In the data below, change every "darktable history" to "edit history" and leave all else as it is. Cover everything from the start of the data down to and including the line with "filmic rgb: black relative exposure -6.24".

Records
________

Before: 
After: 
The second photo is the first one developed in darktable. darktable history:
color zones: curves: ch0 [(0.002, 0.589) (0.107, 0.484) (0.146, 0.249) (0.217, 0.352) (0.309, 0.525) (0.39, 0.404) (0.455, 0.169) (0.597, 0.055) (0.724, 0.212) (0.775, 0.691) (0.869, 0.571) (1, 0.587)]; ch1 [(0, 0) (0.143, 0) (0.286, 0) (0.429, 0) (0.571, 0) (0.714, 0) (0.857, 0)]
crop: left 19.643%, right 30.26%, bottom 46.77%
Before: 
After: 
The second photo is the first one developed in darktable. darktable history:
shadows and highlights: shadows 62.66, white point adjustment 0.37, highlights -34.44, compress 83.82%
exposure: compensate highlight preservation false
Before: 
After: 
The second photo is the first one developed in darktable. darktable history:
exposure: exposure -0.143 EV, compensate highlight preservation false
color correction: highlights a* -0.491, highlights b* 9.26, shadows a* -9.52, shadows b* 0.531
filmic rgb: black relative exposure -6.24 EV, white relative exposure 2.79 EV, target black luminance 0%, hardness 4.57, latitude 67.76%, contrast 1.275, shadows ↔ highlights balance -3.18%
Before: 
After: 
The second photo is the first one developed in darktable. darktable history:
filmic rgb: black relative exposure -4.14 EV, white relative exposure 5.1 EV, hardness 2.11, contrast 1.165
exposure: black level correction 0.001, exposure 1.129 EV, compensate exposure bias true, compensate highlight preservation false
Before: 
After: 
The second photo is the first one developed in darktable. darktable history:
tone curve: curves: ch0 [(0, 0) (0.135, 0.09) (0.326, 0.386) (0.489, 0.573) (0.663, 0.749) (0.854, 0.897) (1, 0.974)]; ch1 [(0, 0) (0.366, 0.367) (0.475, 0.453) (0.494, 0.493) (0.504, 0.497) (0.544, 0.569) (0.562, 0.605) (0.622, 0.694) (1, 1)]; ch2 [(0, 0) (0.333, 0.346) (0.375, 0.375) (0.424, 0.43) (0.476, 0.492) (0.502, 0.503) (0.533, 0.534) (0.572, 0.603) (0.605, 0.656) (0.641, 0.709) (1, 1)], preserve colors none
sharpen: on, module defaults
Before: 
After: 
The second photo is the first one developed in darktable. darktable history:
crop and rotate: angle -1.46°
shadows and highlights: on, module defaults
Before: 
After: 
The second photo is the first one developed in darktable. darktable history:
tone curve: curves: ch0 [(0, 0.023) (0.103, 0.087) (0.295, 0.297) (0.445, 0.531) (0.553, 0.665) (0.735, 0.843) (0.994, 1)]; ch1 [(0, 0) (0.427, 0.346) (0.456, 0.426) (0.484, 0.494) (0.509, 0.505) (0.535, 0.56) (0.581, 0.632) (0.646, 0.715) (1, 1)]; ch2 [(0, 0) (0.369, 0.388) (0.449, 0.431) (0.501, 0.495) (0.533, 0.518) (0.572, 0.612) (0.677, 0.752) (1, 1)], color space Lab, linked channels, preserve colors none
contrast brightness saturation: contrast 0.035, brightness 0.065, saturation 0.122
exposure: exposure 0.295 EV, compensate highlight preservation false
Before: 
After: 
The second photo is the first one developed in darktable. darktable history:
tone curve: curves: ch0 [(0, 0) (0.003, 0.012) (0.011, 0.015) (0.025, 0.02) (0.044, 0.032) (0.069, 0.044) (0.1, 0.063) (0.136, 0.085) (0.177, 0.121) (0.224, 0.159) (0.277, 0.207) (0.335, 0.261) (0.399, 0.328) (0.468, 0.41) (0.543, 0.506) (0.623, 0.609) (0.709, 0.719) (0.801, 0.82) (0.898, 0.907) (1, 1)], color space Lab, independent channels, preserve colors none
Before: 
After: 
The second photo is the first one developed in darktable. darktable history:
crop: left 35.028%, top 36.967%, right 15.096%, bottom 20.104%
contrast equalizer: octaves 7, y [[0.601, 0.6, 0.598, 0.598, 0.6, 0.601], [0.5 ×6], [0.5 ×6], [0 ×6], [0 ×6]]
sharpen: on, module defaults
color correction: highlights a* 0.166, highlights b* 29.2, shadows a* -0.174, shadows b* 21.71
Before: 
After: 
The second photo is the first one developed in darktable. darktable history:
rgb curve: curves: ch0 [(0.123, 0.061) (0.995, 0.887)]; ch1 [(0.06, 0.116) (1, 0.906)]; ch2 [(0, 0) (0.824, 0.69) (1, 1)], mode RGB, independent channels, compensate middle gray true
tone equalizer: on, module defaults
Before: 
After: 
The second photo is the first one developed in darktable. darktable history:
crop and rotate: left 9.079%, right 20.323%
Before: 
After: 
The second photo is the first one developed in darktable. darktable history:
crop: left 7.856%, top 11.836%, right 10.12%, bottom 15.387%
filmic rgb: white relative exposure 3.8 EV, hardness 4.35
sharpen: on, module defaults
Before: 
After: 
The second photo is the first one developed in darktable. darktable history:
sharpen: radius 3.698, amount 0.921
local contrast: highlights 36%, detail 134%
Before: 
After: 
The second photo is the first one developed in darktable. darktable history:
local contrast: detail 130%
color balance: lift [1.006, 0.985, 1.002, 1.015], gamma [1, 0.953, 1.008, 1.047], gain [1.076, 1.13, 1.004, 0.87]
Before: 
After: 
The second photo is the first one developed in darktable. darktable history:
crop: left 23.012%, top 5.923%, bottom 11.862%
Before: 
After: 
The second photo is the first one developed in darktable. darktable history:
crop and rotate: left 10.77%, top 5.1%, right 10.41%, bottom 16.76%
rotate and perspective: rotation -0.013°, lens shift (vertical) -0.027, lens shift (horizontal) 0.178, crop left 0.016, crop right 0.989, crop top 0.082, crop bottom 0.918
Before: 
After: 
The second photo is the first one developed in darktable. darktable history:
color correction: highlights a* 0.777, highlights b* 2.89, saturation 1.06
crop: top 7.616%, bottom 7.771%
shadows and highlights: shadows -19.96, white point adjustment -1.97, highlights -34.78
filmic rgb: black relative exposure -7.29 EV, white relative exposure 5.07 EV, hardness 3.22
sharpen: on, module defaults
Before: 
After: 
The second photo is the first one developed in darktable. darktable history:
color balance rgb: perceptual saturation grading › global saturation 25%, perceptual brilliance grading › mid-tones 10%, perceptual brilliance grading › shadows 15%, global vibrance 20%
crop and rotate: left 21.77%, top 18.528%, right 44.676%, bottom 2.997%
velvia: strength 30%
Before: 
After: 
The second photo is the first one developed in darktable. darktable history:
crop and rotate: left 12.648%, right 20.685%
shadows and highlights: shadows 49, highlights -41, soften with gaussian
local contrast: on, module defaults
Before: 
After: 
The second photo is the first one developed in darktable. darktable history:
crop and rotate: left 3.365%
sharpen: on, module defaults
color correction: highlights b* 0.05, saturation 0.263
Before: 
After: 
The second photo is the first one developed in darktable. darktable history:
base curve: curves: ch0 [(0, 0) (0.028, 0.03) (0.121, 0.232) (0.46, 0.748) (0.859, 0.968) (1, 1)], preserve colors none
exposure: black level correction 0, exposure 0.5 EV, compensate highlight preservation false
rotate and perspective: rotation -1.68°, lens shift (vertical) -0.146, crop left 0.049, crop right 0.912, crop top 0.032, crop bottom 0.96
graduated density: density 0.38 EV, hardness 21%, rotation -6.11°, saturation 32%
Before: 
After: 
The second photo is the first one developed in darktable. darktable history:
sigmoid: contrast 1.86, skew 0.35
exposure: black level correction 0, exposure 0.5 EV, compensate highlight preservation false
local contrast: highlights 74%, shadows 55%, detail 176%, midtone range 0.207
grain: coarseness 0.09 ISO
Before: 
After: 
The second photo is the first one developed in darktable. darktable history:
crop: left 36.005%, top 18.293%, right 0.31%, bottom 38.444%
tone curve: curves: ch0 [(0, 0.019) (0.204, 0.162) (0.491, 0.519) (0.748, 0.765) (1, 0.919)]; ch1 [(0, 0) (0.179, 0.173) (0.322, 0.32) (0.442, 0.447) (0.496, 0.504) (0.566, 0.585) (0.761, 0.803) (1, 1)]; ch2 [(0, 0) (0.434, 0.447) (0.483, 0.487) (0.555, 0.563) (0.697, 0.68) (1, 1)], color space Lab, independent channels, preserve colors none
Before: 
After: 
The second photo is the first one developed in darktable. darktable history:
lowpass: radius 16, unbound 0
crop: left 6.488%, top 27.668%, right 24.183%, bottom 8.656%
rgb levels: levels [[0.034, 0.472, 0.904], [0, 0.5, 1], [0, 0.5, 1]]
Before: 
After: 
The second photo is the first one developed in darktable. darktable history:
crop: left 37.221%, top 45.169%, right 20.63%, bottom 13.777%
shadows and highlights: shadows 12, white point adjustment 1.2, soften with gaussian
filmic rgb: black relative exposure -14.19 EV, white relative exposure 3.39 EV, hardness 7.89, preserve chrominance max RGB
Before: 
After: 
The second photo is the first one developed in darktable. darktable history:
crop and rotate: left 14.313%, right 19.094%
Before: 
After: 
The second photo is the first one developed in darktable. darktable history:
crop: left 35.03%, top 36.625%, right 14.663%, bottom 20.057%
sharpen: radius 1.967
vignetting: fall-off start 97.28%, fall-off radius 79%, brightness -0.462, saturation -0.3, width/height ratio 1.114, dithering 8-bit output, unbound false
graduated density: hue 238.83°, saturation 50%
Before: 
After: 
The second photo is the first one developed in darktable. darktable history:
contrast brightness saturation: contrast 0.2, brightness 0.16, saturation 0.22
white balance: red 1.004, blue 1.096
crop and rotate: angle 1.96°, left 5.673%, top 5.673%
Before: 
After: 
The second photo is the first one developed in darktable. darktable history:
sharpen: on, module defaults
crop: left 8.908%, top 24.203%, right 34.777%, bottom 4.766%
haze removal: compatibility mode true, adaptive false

________

Task output
Before: 
After: 
The second photo is the first one developed in darktable. edit history:
color zones: curves: ch0 [(0.002, 0.589) (0.107, 0.484) (0.146, 0.249) (0.217, 0.352) (0.309, 0.525) (0.39, 0.404) (0.455, 0.169) (0.597, 0.055) (0.724, 0.212) (0.775, 0.691) (0.869, 0.571) (1, 0.587)]; ch1 [(0, 0) (0.143, 0) (0.286, 0) (0.429, 0) (0.571, 0) (0.714, 0) (0.857, 0)]
crop: left 19.643%, right 30.26%, bottom 46.77%
Before: 
After: 
The second photo is the first one developed in darktable. edit history:
shadows and highlights: shadows 62.66, white point adjustment 0.37, highlights -34.44, compress 83.82%
exposure: compensate highlight preservation false
Before: 
After: 
The second photo is the first one developed in darktable. edit history:
exposure: exposure -0.143 EV, compensate highlight preservation false
color correction: highlights a* -0.491, highlights b* 9.26, shadows a* -9.52, shadows b* 0.531
filmic rgb: black relative exposure -6.24 EV, white relative exposure 2.79 EV, target black luminance 0%, hardness 4.57, latitude 67.76%, contrast 1.275, shadows ↔ highlights balance -3.18%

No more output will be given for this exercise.